FILTER (cts:contains(fn:doc(?people), 
cts:path-geospatial-query("/people_data/location",  cts:circle(10, cts:point(59,28)))
)) .
}',
(),
(),
()
)

return (xdmp:elapsed-time())

=======Update========

Question brought over to thread


Solution

  • I see two options here:

    • either you use the geospatial function that are built into MarkLogic to find geospatial overlap directly from inside SPARQL, preferably comparing an RDF property, rather than a value from a path index (still sub-optimal)
    • better: pre-fetch a list of documents matching your geospatial constraint, and feed that as constraint into your SPARQL (this should be highly performant)

    Something along the lines of:

    let $uris := cts:uris((), (), cts:path-geospatial-query("/people_data/location",  cts:circle(10, cts:point(59,28))))
    return sem:sparql('
      SELECT *
      WHERE{
        ?person </posted> ?question .
        FILTER (?person = ?people) .
      }
    ', map:entry("people", $uris))
    

    A slightly more convenient, and better optimized of above example would be to rewrite it using Optic API. It is designed specifically for providing a highly performant way of bridging the gap between the various data models.

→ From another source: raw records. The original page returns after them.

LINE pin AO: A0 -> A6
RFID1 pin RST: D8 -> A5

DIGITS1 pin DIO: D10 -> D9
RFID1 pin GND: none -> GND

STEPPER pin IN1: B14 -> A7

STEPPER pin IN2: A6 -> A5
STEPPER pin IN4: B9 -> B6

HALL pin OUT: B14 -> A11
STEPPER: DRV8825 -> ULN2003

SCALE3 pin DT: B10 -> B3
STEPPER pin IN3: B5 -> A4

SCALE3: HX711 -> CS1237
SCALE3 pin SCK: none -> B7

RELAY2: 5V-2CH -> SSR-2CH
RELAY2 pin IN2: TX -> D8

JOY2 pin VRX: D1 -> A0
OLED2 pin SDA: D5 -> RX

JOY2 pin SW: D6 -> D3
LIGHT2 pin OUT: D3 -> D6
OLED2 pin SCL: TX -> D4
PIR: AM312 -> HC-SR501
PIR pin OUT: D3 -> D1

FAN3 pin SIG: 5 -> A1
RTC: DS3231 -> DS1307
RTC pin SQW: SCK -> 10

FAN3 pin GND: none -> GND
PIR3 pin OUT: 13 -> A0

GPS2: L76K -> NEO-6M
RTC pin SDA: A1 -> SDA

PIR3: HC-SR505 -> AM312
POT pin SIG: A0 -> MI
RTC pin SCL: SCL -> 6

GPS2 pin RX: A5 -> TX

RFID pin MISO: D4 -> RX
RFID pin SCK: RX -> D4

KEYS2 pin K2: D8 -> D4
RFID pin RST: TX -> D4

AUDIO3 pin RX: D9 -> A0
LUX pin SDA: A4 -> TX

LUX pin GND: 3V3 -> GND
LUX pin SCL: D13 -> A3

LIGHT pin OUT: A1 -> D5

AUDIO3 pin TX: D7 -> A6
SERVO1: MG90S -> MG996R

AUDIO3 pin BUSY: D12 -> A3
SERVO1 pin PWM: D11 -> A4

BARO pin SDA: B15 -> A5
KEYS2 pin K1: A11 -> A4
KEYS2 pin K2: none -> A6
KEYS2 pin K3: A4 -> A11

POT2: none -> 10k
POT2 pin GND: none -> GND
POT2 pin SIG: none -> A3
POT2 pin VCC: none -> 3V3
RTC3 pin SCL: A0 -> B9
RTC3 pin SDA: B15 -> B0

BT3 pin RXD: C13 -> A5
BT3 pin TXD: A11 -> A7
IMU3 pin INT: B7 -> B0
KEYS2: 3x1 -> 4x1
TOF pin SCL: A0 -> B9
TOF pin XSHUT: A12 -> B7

    Extrapolating on the above code, I think it would read something like this in optic code:

    import module namespace op="http://marklogic.com/optic" at "/MarkLogic/optic.xqy";
    
    let $people := op:from-lexicons(
      map:entry("people", cts:uri-reference()),
      "lexicon"
    )
      => op:where(
        cts:path-geospatial-query("/people_data/location", cts:circle(10, cts:point(59,28)))
      )
    
    let $questions := op:from-sparql('SELECT * WHERE { ?person </posted> ?question. }', "sparql")
    
    return $people
      => op:join-inner(
        $questions,
        op:on(
          op:view-col("lexicon", "people"),
          op:view-col("sparql", "person")
        )
      )
      =>op:result()
    

    It is a bit hard to test it without proper data and indexes, but I hope it is enough to get you started.

    You can find introductory documentation on it here:

    https://docs.marklogic.com/guide/app-dev/OpticAPI
    

    And the API reference can be found here:

    https://docs.marklogic.com/op
    

    HTH!